Por pasajes admirables está conformada la heroica historia de Cuba. Anécdotas y rasgos virtuosos de sus hijos afloran en los libros que la recogen. Pero no siempre contar la historia es transmitir la emoción del suceso. Para que llegue a lectores y a educandos, no basta decir lo que pasó. Para que nadie tenga por común lo extraordinario, se precisa tocar la fibra.
Nunca fue más estremecedor el suceso que cuando lo narró, impregnada de saberes y de ternura, aquella cubanita que nació con el siglo –el XX, por cierto– y entendió, desde muy temprano, que el rumbo de la predestinación se puede trocar, sobre todo, si no es cómodo ser acaudalado, porque gana en el alma la fuerza de la justicia, y no alimenta el orgullo la posición económica solvente, sino la concordia interior del lado del bien.
No es por azar que Renée Méndez-Capote resulta tan familiar al pueblo cubano, que hace más de 60 años fue alfabetizado, que ha gozado íntegramente de enseñanza gratuita, y en cuyos planes de estudio figuran textos suyos.
Invocada por maestros, citada por lectores, referenciada por amigos y conocidos, la escritora, periodista, militante comunista, traductora, diplomática y feminista, nacida en 1901 en una familia insurrecta –su padre Domingo Méndez-Capote llegó a ser vicepresidente de la República de Cuba en Armas, durante la guerra del 95– constituye uno de los nombres más coherentes entre el decir y el hacer de la intelectualidad cubana.

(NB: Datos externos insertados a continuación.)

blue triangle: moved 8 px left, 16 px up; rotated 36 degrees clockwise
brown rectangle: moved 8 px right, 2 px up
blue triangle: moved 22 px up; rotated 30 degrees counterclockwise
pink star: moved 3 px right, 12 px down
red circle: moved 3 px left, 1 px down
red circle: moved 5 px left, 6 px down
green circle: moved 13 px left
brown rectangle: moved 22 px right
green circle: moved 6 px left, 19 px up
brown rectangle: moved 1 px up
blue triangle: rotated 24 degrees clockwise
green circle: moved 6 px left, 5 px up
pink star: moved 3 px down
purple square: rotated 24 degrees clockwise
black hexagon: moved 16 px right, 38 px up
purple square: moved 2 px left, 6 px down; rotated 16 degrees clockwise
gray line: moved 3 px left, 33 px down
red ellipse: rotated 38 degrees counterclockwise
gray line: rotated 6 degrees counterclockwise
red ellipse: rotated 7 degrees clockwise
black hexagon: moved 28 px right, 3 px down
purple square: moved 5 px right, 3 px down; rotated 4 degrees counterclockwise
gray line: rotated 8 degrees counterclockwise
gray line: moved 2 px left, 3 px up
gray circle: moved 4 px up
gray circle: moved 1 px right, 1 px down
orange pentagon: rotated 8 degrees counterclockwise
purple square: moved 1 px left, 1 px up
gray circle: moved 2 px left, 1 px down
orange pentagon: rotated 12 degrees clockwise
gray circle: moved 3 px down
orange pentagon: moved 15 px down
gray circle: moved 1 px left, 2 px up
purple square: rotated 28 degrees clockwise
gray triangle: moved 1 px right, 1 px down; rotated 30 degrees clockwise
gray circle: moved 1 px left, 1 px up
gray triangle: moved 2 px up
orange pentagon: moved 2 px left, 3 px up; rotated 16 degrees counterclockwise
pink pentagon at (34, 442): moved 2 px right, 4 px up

Educada en cuna rica, y unida, en primeras nupcias, a un hombre de posición adinerada, no fueron los del poder los brillos que atraparon sus sentidos. Al decir de Miguel Barnet, en un texto publicado en 1980 en nuestras páginas, «cometió la hazaña de darle la patada a la sociedad dividida en clases que la vio nacer, saltando de un mullido Packard descapotable, a un sitio callado entre las trabajadoras de nuestra seudorrepública».
La sensibilidad de una niña lista que quería saberlo todo; lo vivido, escuchado y aprendido en el hogar; y la exhortación de un padre patriota a que sus hijos siguieran las tendencias revolucionarias, forjaron un resultado de humanísimos flejes: Renecita empuñó su pluma, lo mismo para fustigar males imperdonables de su tiempo que para, como una especie de Clío, volver a la Historia amada y regresar de ella con los hechos a flor de piel y reescribirlos, no cambiando, a su parecer, los sucesos sagrados, sino incorporándoles un pulso cálido, a base de latidos, de cuyas lecturas nunca fue posible salir sino enardecidos.
Con bríos contó la historia, pero la historia, a su vez, contó con ella: acusada de haber hundido el ferry Morro Castle; vinculada desde muy joven al movimiento que combatió a Machado; partícipe en la huelga de marzo de 1935, tras la cual sufrió prisión; apasionada luchadora clandestina. Todo eso cuenta en los días de Renée, quien, tras el triunfo de la Revolución, trabajó en la Biblioteca Nacional José Martí y dirigió por un tiempo su revista. Integraría después el equipo de trabajo de la Editora Nacional de Cuba y la Editora Juvenil.
Si bien su libro cumbre fue Memorias de una cubanita que nació con el siglo, un clásico del género en la región, fueron muchos otros los títulos que firmó, entre ellos, Relatos heroicos y Episodios de la Epopeya.
Por dondequiera que se abra, su obra destila belleza y cubanía. En el afán de no cerrar estas líneas sin unas letras de la propia Renée, recordemos su relato El buen alfabetizador, en el que, asegurando que «la alfabetización del pueblo fue preocupación de los hombres que hicieron nuestras primeras guerras de independencia», recrea los últimos pasajes de la vida del Padre de la Patria, quien, tras haber sido depuesto de su cargo de Presidente de la República de Cuba en Armas, «reúne a los campesinos de la zona para alfabetizarlos».
Cuenta después cómo a Carlos Manuel lo sorprendió la emboscada: «Lo acribillaron a balazos. Lo despojaron de su ropa. Arrastraban su cadáver sobre la tierra que amó tanto. El buen alfabetizador quedó como un despojo sangriento (…). Para él debió resonar el himno del ejército de alfabetizadores que en 1961 recorrió toda la Isla, en la campaña más hermosa que haya emprendido jamás una Revolución».
A 35 años de su partida física, Renée es hoy, como lo fue ayer, inmensamente necesaria. No siempre se es consciente de que, por defender esencias similares a las que Cuba defiende hoy, muchísimos compatriotas ofrecieron su única vida. Para patentizarlo, ahí está su obra, nítida e irrefutable, en el siglo XXI.